The more I become acquainted with the law of the club and fang, I find that I get a deeper understanding of Kipling's "If--" The more I deal with its workings in the world, the clearer it becomes that it is at work in our own realms. I remember my father saying repeatedly that it is a "Dog eat dog" world. Since it is my father who introduced me to Jack London, this might be why the law of the club and fang strikes me so deeply. It would be easy, I think, to decide to play as dirty as you are played - but I believe there is a loving Father who would be saddened and shamed by that behavior. I know I've mentioned before how I clung to the "Filling the unforgiving minute with 60 seconds worth of distance run" line for years... Now other verses have been becoming more clear.

If you can wait and not be tired by waiting,
    Or being lied about, don’t deal in lies,
Or being hated, don’t give way to hating,
    And yet don’t look too good, nor talk too wise

My hope is to be able to be on guard like Buck without the need to resort to the cunning he use in snatching an extra morsel when the opportunity arose. It should always be in the goal to never be part of the pack that rips apart the fallen.
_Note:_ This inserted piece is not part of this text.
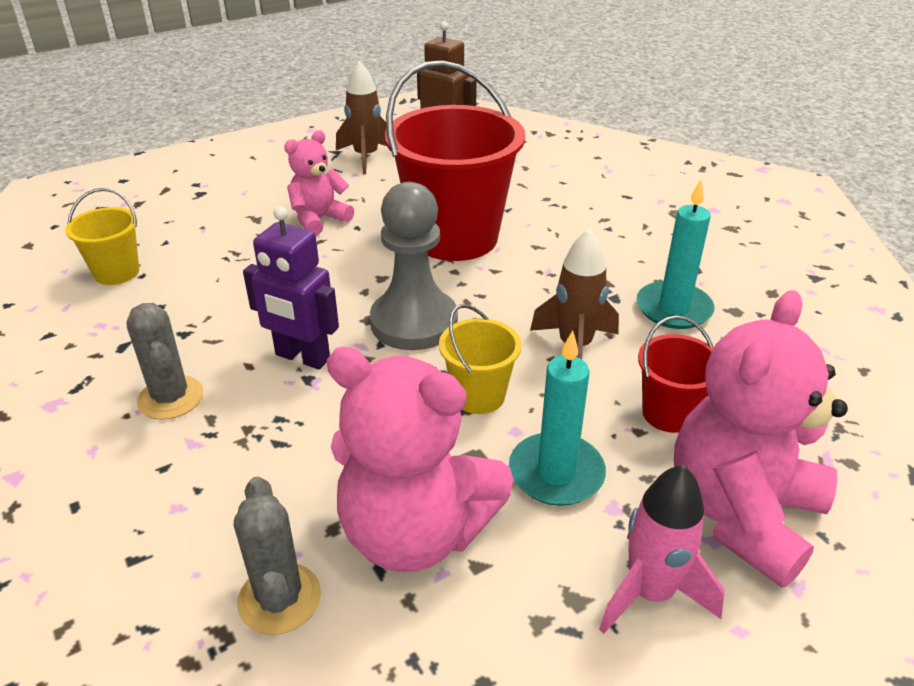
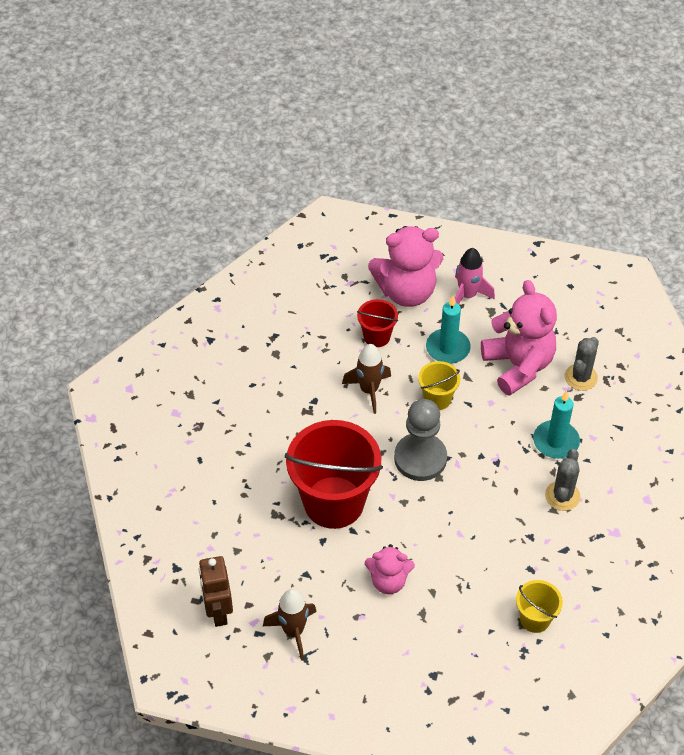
camera: 135 degrees left, 15 degrees up
(302, 357) = (489, 476): purple robot -> none
(673, 309) = (299, 374): turquoise candle -> turquoise candle (556, 441)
It could be that finding your "pack," is the best way to operate in this dog-eat-dog world. Sadly, although Buck found trust and love with John Thornton, Skeet and Nig, the primitive never left him. This goes unfinished as a ponder the hows and whys of rising above after having been nipped by the fang and beat by the club.


*A side note: Kipling and London were contemporaries. While there seems to be such disparity in their inspirations, both witnessed the law of club and fang.  Kipling and his sister endured the torment and terror of childhood abuse in the hands of Mrs. Holloway  who boarded them while their parents were in India. "Often and often afterwards, the beloved Aunt would ask me why I had never told any one how I was being treated. Children tell little more than animals, for what comes to them they accept as eternally established. Also, badly-treated children have a clear notion of what they are likely to get if they betray the secrets of a prison-house before they are clear of it."